While both primary keys and unique keys enforce uniqueness within a database table, they serve different operational purposes:

  • Nullability: A primary key strictly cannot contain NULL values. A unique key can typically allow one or more NULL values (depending on the database system).
  • Quantity: A table can only have one primary key (though it can be a composite key made of multiple columns), but it can have multiple unique keys.
  • Purpose: The primary key acts as the definitive identifier for a row and is often referenced by foreign keys in other tables. Unique keys are used to prevent duplicate entries in alternate columns (such as an email column).

Best Practices

When choosing a primary key, consider using:

  • Auto-incrementing integers (or identity columns) for simple tables. These are fast and require minimal storage (4-8 bytes).
  • UUIDs (Universally Unique Identifiers) for distributed databases or when merging data from multiple sources.
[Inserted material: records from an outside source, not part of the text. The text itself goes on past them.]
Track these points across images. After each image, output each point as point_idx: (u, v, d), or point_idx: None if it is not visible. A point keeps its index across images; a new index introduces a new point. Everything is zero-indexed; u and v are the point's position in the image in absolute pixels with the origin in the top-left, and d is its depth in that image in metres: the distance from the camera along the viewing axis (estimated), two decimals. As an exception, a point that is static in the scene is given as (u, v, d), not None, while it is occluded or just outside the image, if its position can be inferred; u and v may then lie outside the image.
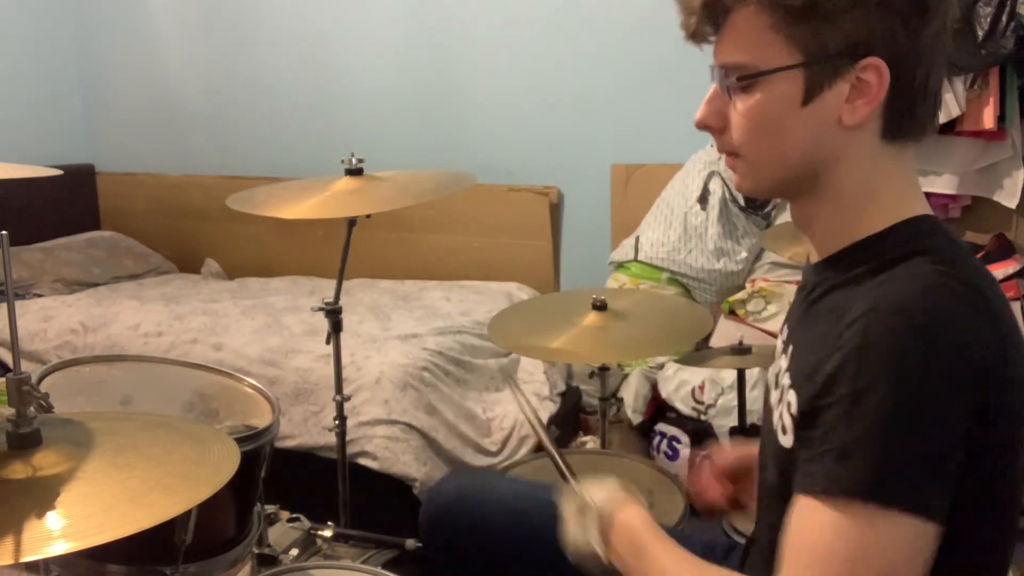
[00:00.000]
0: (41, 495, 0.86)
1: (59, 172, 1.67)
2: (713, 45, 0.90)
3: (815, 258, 0.94)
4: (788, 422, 0.86)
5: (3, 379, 1.03)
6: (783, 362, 0.95)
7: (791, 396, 0.87)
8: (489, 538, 1.20)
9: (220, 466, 0.96)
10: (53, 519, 0.84)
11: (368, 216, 1.74)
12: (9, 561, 0.77)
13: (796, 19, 0.82)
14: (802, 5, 0.81)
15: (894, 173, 0.89)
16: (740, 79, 0.86)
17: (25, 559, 0.79)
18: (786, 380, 0.90)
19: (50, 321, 2.91)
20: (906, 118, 0.87)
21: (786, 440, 0.86)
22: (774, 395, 0.96)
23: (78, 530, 0.83)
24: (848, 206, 0.89)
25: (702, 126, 0.92)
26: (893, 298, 0.78)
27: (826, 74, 0.84)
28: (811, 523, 0.78)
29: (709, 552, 1.20)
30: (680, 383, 2.54)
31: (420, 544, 1.61)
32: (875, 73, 0.83)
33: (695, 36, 0.90)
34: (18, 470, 0.90)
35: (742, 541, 1.16)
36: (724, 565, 0.94)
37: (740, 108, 0.87)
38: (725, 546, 1.22)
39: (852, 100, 0.84)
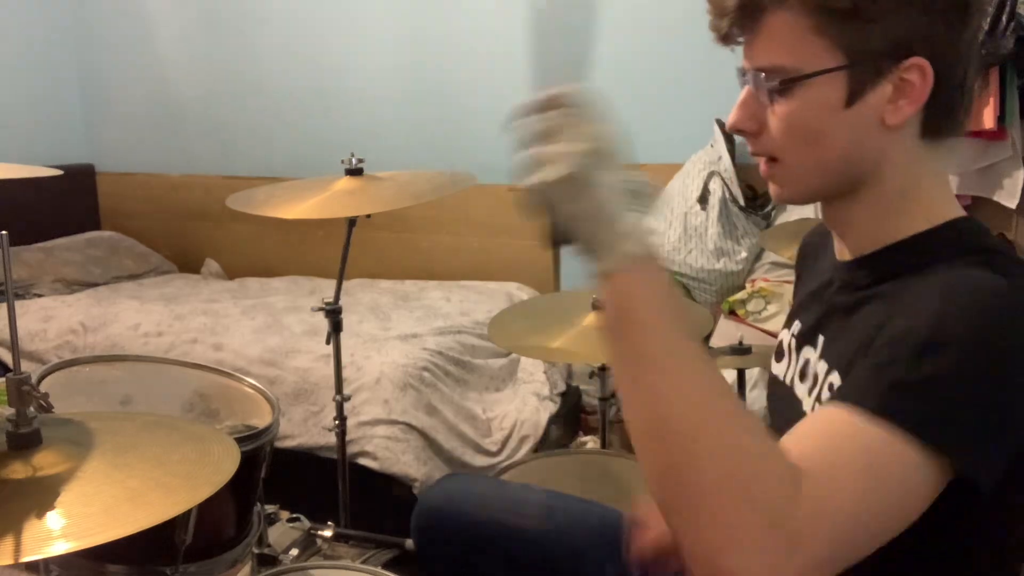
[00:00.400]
0: (41, 495, 0.86)
1: (59, 172, 1.67)
2: (743, 47, 0.88)
3: (847, 256, 0.94)
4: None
5: (3, 379, 1.03)
6: (810, 353, 0.95)
7: (834, 377, 0.87)
8: (479, 542, 1.20)
9: (220, 466, 0.96)
10: (53, 519, 0.84)
11: (368, 216, 1.74)
12: (9, 561, 0.77)
13: (840, 20, 0.81)
14: (846, 7, 0.80)
15: (932, 171, 0.89)
16: (784, 82, 0.84)
17: (25, 559, 0.79)
18: (822, 366, 0.91)
19: (50, 321, 2.91)
20: (945, 116, 0.87)
21: None
22: (800, 388, 0.96)
23: (78, 530, 0.83)
24: (888, 206, 0.89)
25: (736, 130, 0.91)
26: (971, 280, 0.78)
27: (869, 75, 0.83)
28: (844, 426, 0.71)
29: None
30: (680, 383, 2.54)
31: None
32: (919, 73, 0.82)
33: (726, 39, 0.88)
34: (18, 470, 0.90)
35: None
36: None
37: (780, 112, 0.86)
38: None
39: (895, 100, 0.83)
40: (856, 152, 0.86)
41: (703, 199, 2.77)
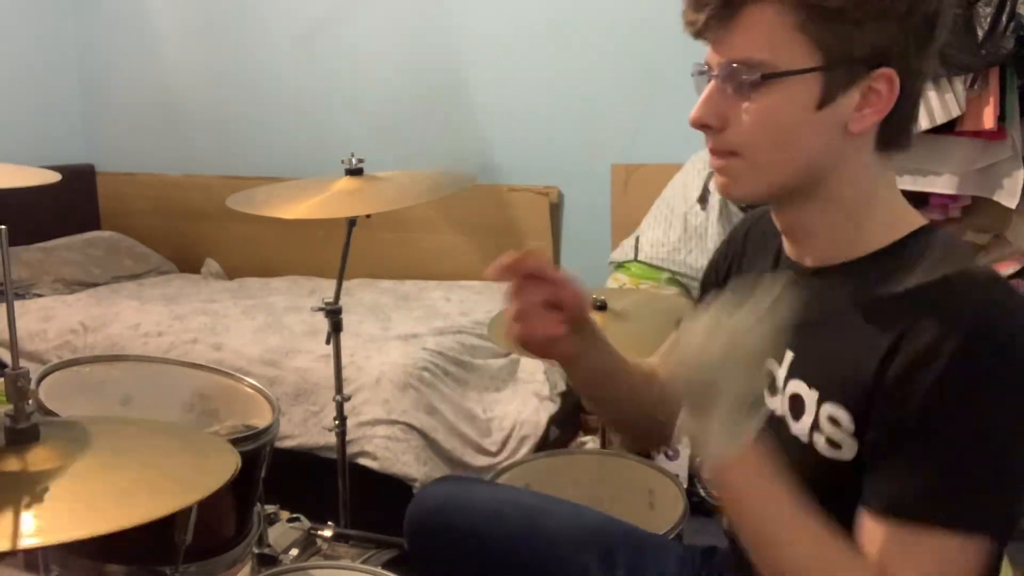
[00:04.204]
0: (29, 489, 0.86)
1: (57, 177, 1.67)
2: (713, 42, 0.87)
3: (807, 261, 0.94)
4: (837, 436, 0.86)
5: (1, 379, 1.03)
6: (775, 368, 0.94)
7: (834, 411, 0.86)
8: (473, 545, 1.19)
9: (215, 472, 0.95)
10: (35, 512, 0.83)
11: (368, 216, 1.74)
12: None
13: (826, 20, 0.82)
14: (836, 7, 0.81)
15: (886, 183, 0.91)
16: (765, 76, 0.83)
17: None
18: (801, 388, 0.90)
19: (50, 321, 2.91)
20: (900, 131, 0.89)
21: (842, 453, 0.86)
22: (771, 401, 0.94)
23: (58, 525, 0.82)
24: (849, 213, 0.89)
25: (699, 125, 0.90)
26: (971, 319, 0.79)
27: (843, 80, 0.84)
28: (921, 546, 0.79)
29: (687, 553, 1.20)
30: (680, 383, 2.53)
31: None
32: (887, 84, 0.84)
33: (703, 31, 0.87)
34: (10, 464, 0.89)
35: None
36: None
37: (752, 108, 0.85)
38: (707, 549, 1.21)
39: (861, 109, 0.85)
40: (819, 155, 0.87)
41: (703, 199, 2.77)
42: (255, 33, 3.67)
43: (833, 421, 0.86)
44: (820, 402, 0.87)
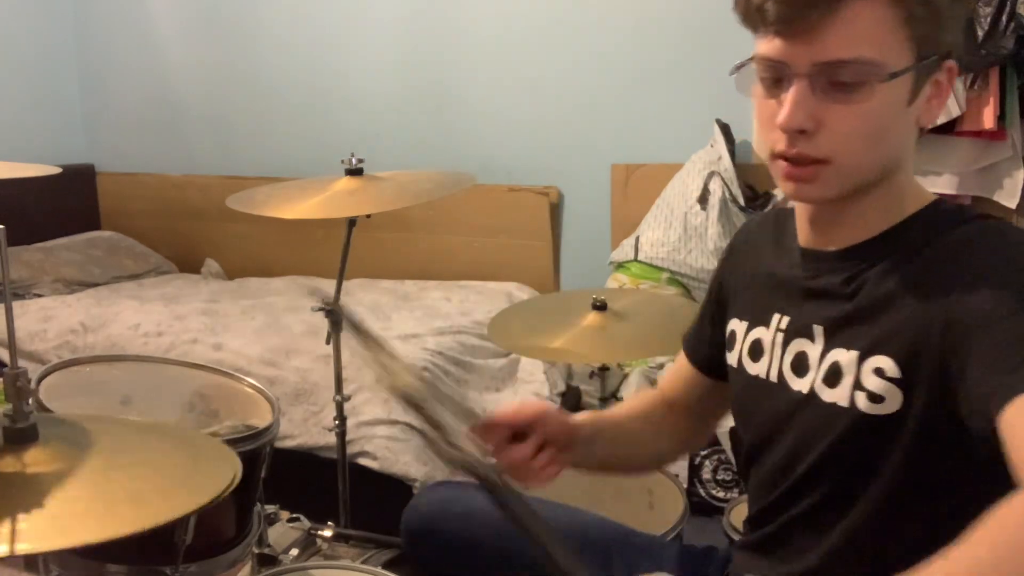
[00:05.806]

While they take more storage (16 bytes), they prevent ID conflicts.
  • Natural unique identifiers like product codes or standard identifiers, but only if they are strictly guaranteed to remain unique and never change.
  • Composite keys when a single column isn't sufficient to uniquely identify rows (e.g., combining order_id and item_id).

For example:

Copy code

-- Using a sequence for auto-incrementing IDs CREATE SEQUENCE user_id_seq; CREATE TABLE users ( id INTEGER PRIMARY KEY DEFAULT nextval('user_id_seq'), email VARCHAR UNIQUE NOT NULL );

Troubleshooting Primary Key Constraint Violations

When inserting or updating data, you may encounter a "Violation of PRIMARY KEY constraint" or "Duplicate key" error. This happens when a query attempts to insert a value that already exists in the primary key column.

How to resolve it:

  1. Check for duplicates: Run a SELECT query grouped by your primary key column using HAVING COUNT(*) > 1 to identify the conflicting rows.
  2. Use UPSERTs: If you intentionally want to overwrite existing data, use an INSERT ... ON CONFLICT statement (supported in DuckDB and PostgreSQL) to update the record instead of failing.
  3. Verify sequences: If you are using an auto-incrementing integer, ensure the underlying sequence or identity column hasn't fallen out of sync with the table's maximum ID.